Bashkortostan's lost sovereignty
Following the collapse of the Soviet Union 35 years ago, the region - close to the Urals - proclaimed its autonomy, later cancelled by Vladimir Putin's “vertical of power”. In today's Urfa, home to thousands of soldiers now on the Ukrainian front, very little remains of those dreams and the word ‘sovereignty’ has been banned from public discourse.
Moscow (AsiaNews) - In recent days, the Russian republic of Bashkortostan, a Tatar region close to the Urals, commemorated the 35th anniversary of its declaration of state sovereignty, in the context of the collapse of the Soviet Union. Russia then regained control of the region, and in the capital Ufa today, people prefer to remember that moment only as ‘Republic Day’.
Already in the 1980s, a coalition formed by the directors of the main industrial companies in the area had taken over in the then Soviet republic, as local historians recall. This group pushed for a ‘republican budget’ to obtain broad economic freedom, de facto autonomy from the domination of Moscow's ministries, in order to establish direct relations with external partners.

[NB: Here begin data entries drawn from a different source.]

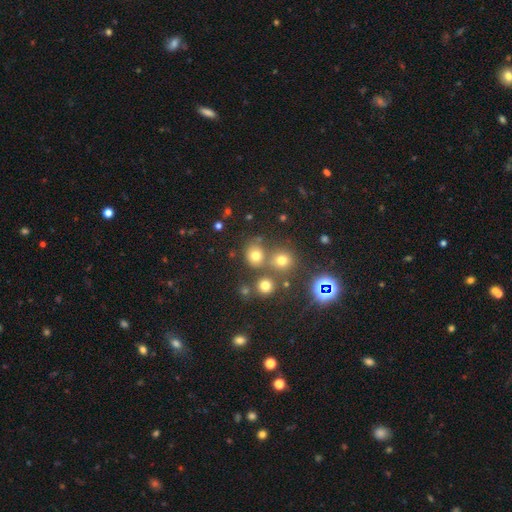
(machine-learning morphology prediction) Smooth or featured?
  - smooth: 69% *
  - star or artifact: 22%
  - featured or disk: 9%
How rounded?
  - round: 77% *
  - in between: 22%
  - cigar-shaped: 1%
Merging?
  - none: 66% *
  - merger: 20%
  - minor disturbance: 9%
  - major disturbance: 5%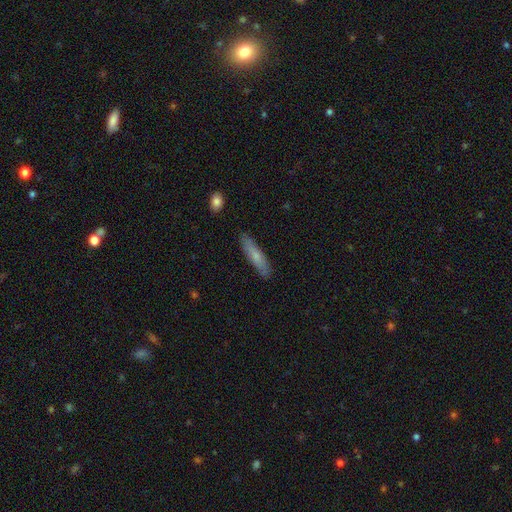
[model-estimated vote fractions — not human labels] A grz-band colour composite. It shows a smooth galaxy with no disk features (67%) that is cigar-shaped (83%). Merging: none (85%).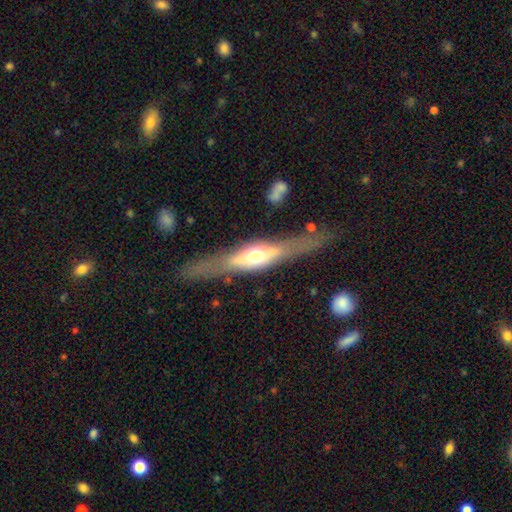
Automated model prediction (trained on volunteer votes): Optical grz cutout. It shows a featured or disk galaxy (69%) viewed edge-on (91%) with a rounded central bulge (90%). Merging: none (77%).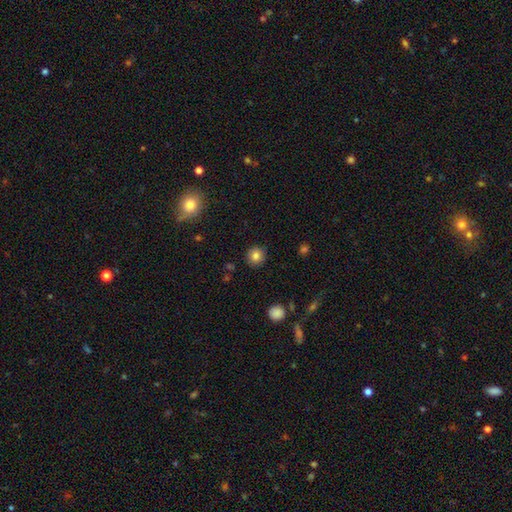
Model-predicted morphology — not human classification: Smooth or featured?
  - smooth: 83% *
  - star or artifact: 11%
  - featured or disk: 6%
How rounded?
  - round: 91% *
  - in between: 8%
  - cigar-shaped: 1%
Merging?
  - none: 89% *
  - minor disturbance: 7%
  - major disturbance: 2%
  - merger: 1%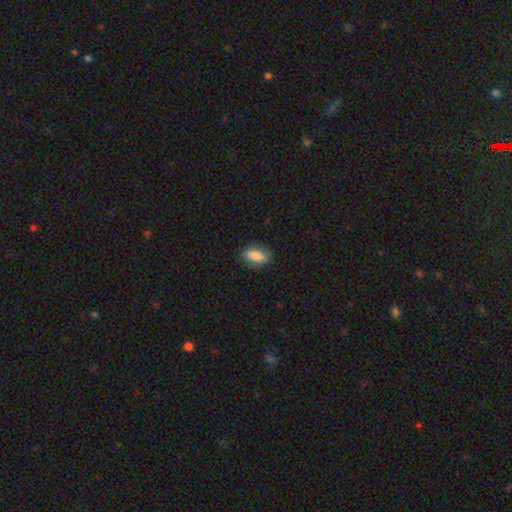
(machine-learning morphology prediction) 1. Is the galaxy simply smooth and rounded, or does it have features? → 86% smooth, 7% featured or disk, 7% star or artifact.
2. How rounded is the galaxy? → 86% in between, 9% cigar-shaped, 5% round.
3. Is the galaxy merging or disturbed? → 86% none, 11% minor disturbance, 2% major disturbance, 1% merger.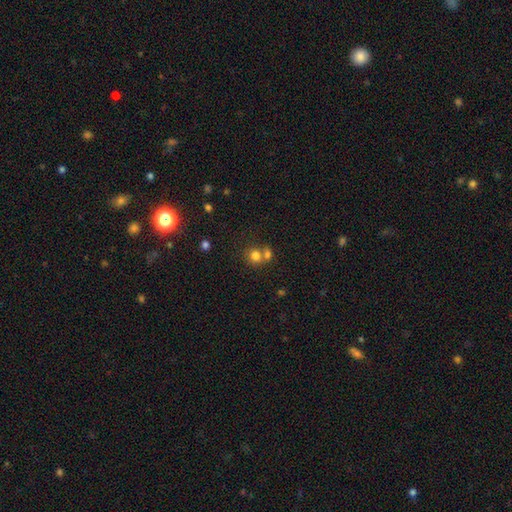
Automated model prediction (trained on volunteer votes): Smooth or featured?
  - smooth: 77% *
  - star or artifact: 12%
  - featured or disk: 10%
How rounded?
  - round: 78% *
  - in between: 21%
  - cigar-shaped: 1%
Merging?
  - merger: 47% *
  - none: 42%
  - minor disturbance: 7%
  - major disturbance: 4%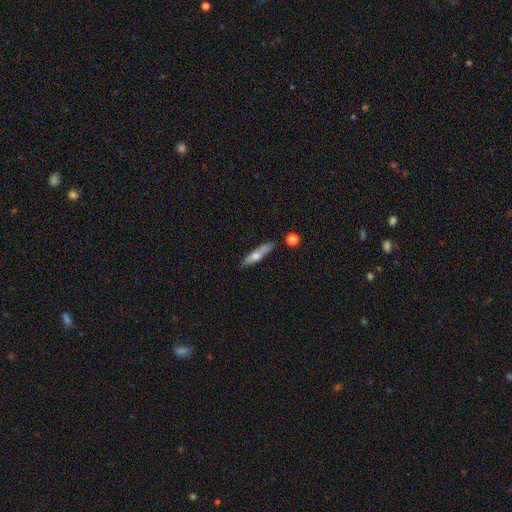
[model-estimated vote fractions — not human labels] Smooth or featured? smooth (55%)
How rounded? cigar-shaped (78%)
Merging? none (73%)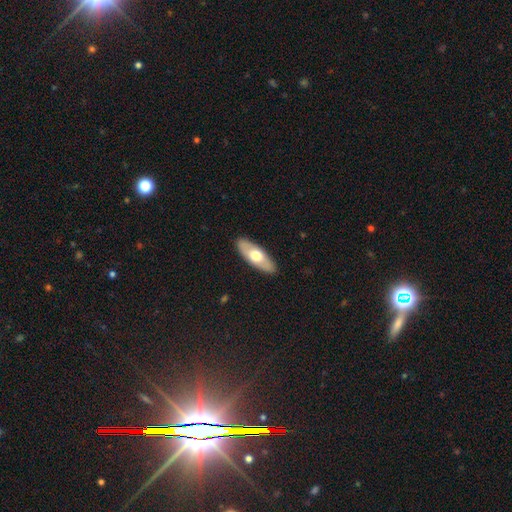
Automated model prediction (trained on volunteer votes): This appears to be a smooth galaxy with no disk features (57%) that is in between round and cigar-shaped (70%). Merging: none (89%).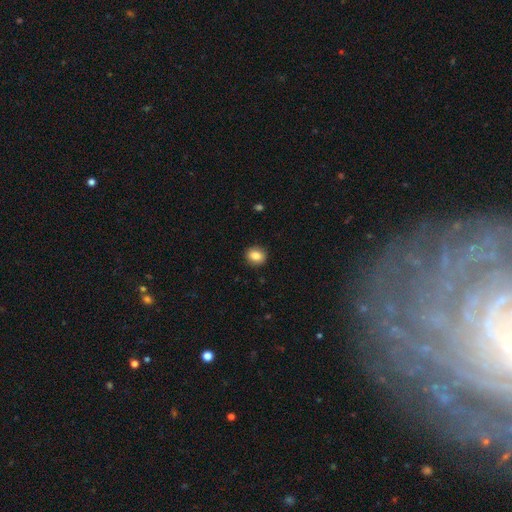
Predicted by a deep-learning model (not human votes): Smooth or featured? smooth (85%)
How rounded? round (62%)
Merging? none (89%)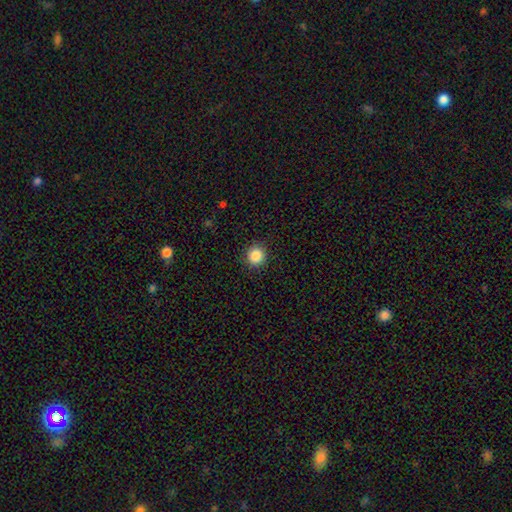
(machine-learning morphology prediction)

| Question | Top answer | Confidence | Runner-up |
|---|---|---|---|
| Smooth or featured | smooth | 87% | star or artifact (10%) |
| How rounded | round | 92% | in between (7%) |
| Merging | none | 91% | minor disturbance (6%) |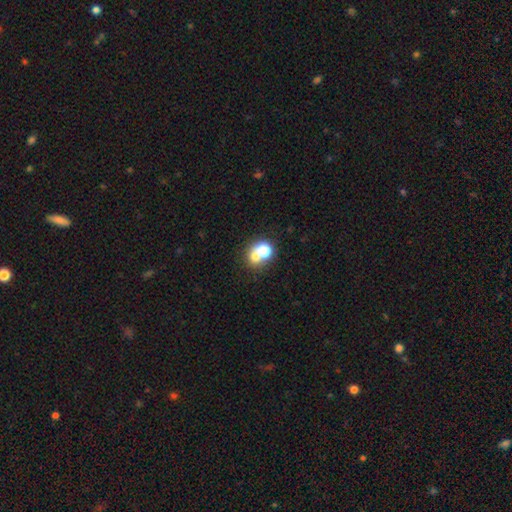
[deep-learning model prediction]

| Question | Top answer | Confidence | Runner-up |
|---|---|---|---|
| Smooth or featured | smooth | 63% | star or artifact (19%) |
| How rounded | round | 73% | in between (26%) |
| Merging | merger | 50% | none (39%) |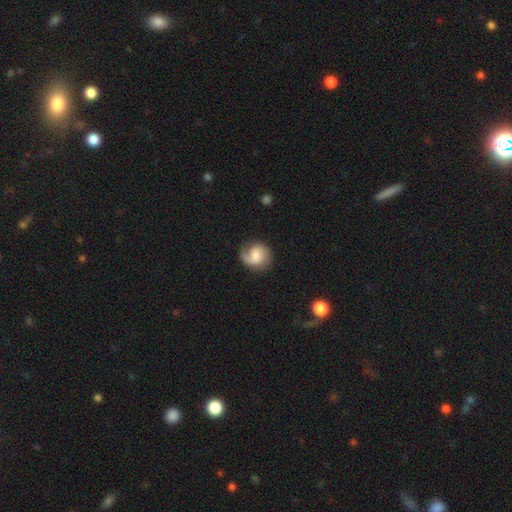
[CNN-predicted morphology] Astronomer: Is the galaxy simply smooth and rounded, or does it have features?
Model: featured or disk — 49% (runner-up: smooth, 44%).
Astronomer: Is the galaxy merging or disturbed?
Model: none — 67%.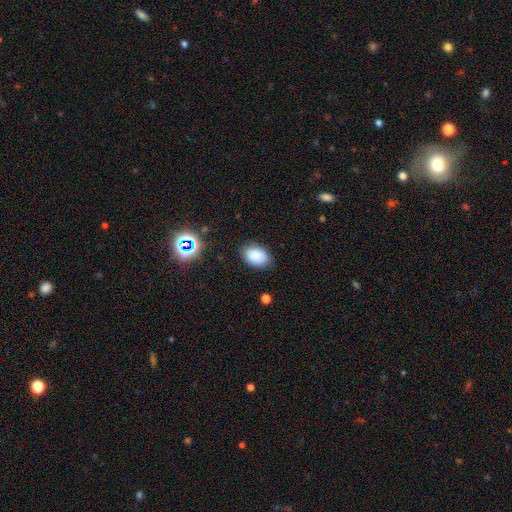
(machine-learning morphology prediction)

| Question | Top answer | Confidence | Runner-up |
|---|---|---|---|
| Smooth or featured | smooth | 84% | star or artifact (10%) |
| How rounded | in between | 88% | round (11%) |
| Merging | none | 80% | minor disturbance (15%) |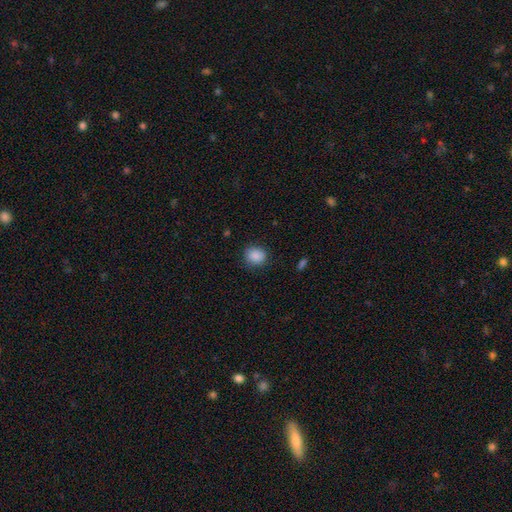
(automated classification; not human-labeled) smooth 88%, star or artifact 9%, featured or disk 3%. Down the decision tree: how rounded — round (70%); merging — none (84%).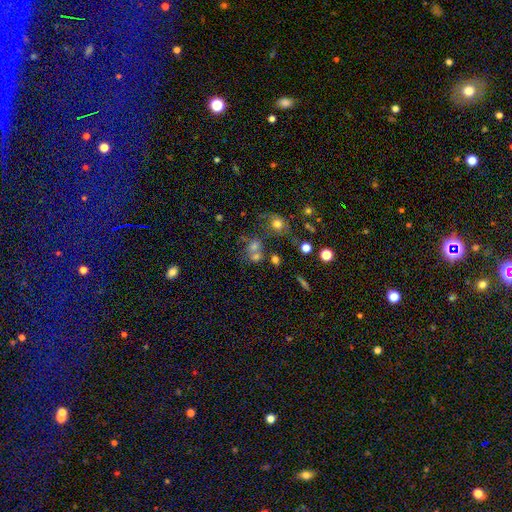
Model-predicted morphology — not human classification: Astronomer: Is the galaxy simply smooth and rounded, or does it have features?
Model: smooth — 58%.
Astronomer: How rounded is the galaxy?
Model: round — 71%.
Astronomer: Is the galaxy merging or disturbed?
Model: merger — 42% (runner-up: none, 41%).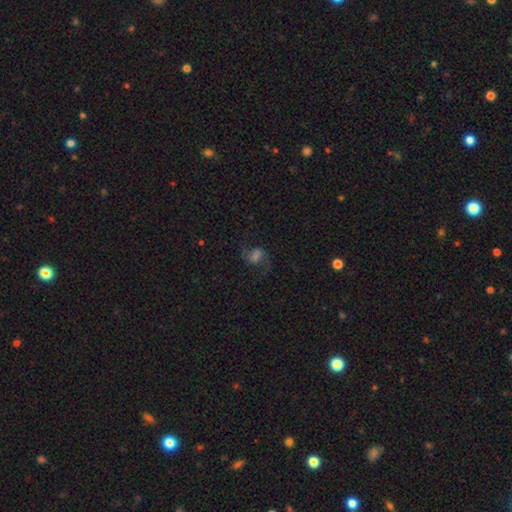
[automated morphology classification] This is likely a featured or disk galaxy (66%). It is clearly not viewed edge-on (98%). Bar: possibly weak (47%). Spiral arm pattern: clearly yes (93%). Spiral arm count: clearly 2 (92%). Spiral winding: likely loose (63%). Central bulge: marginally moderate (28%). Merging: likely none (69%).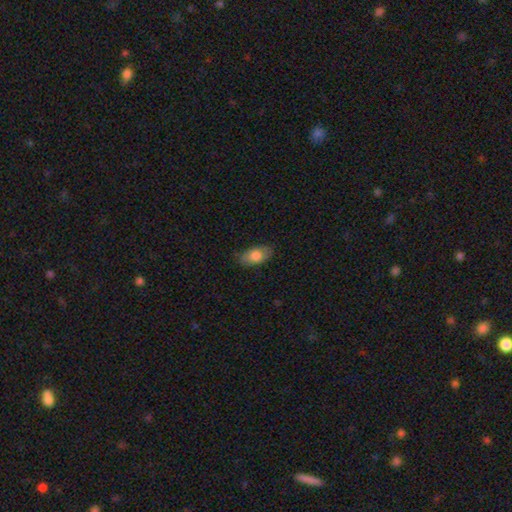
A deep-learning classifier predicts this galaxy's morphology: type=smooth (79%); roundness=in between (91%); merging=none (81%).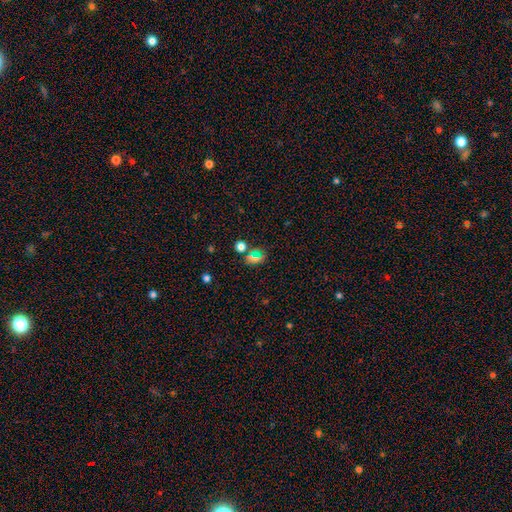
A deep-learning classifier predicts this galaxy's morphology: A smooth galaxy with no disk features (55%) that is in between round and cigar-shaped (51%).

Vote fractions:
- Smooth or featured? smooth: 55% / star or artifact: 34% / featured or disk: 10%
- How rounded? in between: 51% / round: 46% / cigar-shaped: 3%
- Merging? none: 70% / minor disturbance: 14% / merger: 9% / major disturbance: 7%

It was called the “group of red directors”, as recalled by journalist Josif Galperin, who in those years worked as secretary of the local youth newspaper Leninets and participated in the activities of the Bashkir democratic and environmentalist movements.
They discreetly referred to programmes for a gradual transition to a market economy, such as the “500 days” programme of Grigory Yavlinsky, the economist who is still head of the Russian liberal party Yabloko, who in 1990 took up the post of deputy chairman of the Council of Ministers of the USSR, which was by then in disarray.
During those years, the Moscow government had also approved the “Rižkov-Abalkin” project, which during Mikhail Gorbachev's perestroika represented a timid opening towards a freer economy, but the “red directors” of Bashkortostan sought true independence for their companies, becoming their owners.
In March 1989, one of these entrepreneurs, the director of the Ufa oil company, Murtaz Rakhimov, ran in the elections, which left some room for independents, and became a member of the Moscow parliament with the support of the Bashkir democrats.
After the elections, in May 1989, some Bashkir nationalist movements began to demand at least the status of an autonomous Soviet republic for the republic, which until then had remained the minor district of Bashkiria, presenting an appeal signed by over 300,000 people.
Even the regional secretary of the Communist Party, Ravmer Khabibullin, supported the push for greater independence, stating that “although our region surpasses most Soviet republics in terms of industrial production and overall budget, we remain discriminated against in terms of social conditions”. In October 1989, Bashkiria's elevation to a full Soviet republic was approved.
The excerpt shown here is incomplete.